_ASSIGNED TASK_
Your answer must restate each entry below word for word, with no pictures in it.

_Saved data entries_
------------------------------------------------------------------------

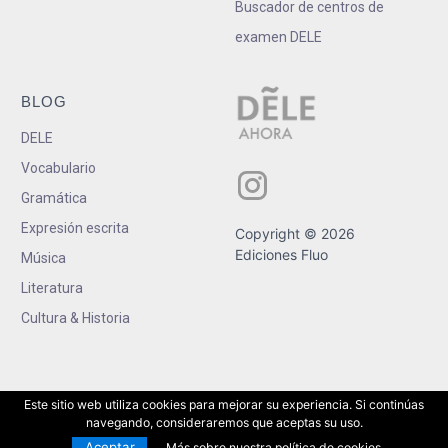
Buscador de centros de
examen DELE
BLOG
DELE
Vocabulario
Gramática
Expresión escrita
Copyright © 2026
Ediciones Fluo
Música
Literatura
Cultura & Historia
Este sitio web utiliza cookies para mejorar su experiencia. Si continúas
navegando, consideraremos que aceptas su uso.
Aceptar
Más sobre nuestra política de cookies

------------------------------------------------------------------------

_WRITTEN ANSWER_
Buscador de centros de
examen DELE
BLOG
DELE
Vocabulario
Gramática
Expresión escrita
Copyright © 2026
Ediciones Fluo
Música
Literatura
Cultura & Historia
Este sitio web utiliza cookies para mejorar su experiencia. Si continúas
navegando, consideraremos que aceptas su uso.
Aceptar
Más sobre nuestra política de cookies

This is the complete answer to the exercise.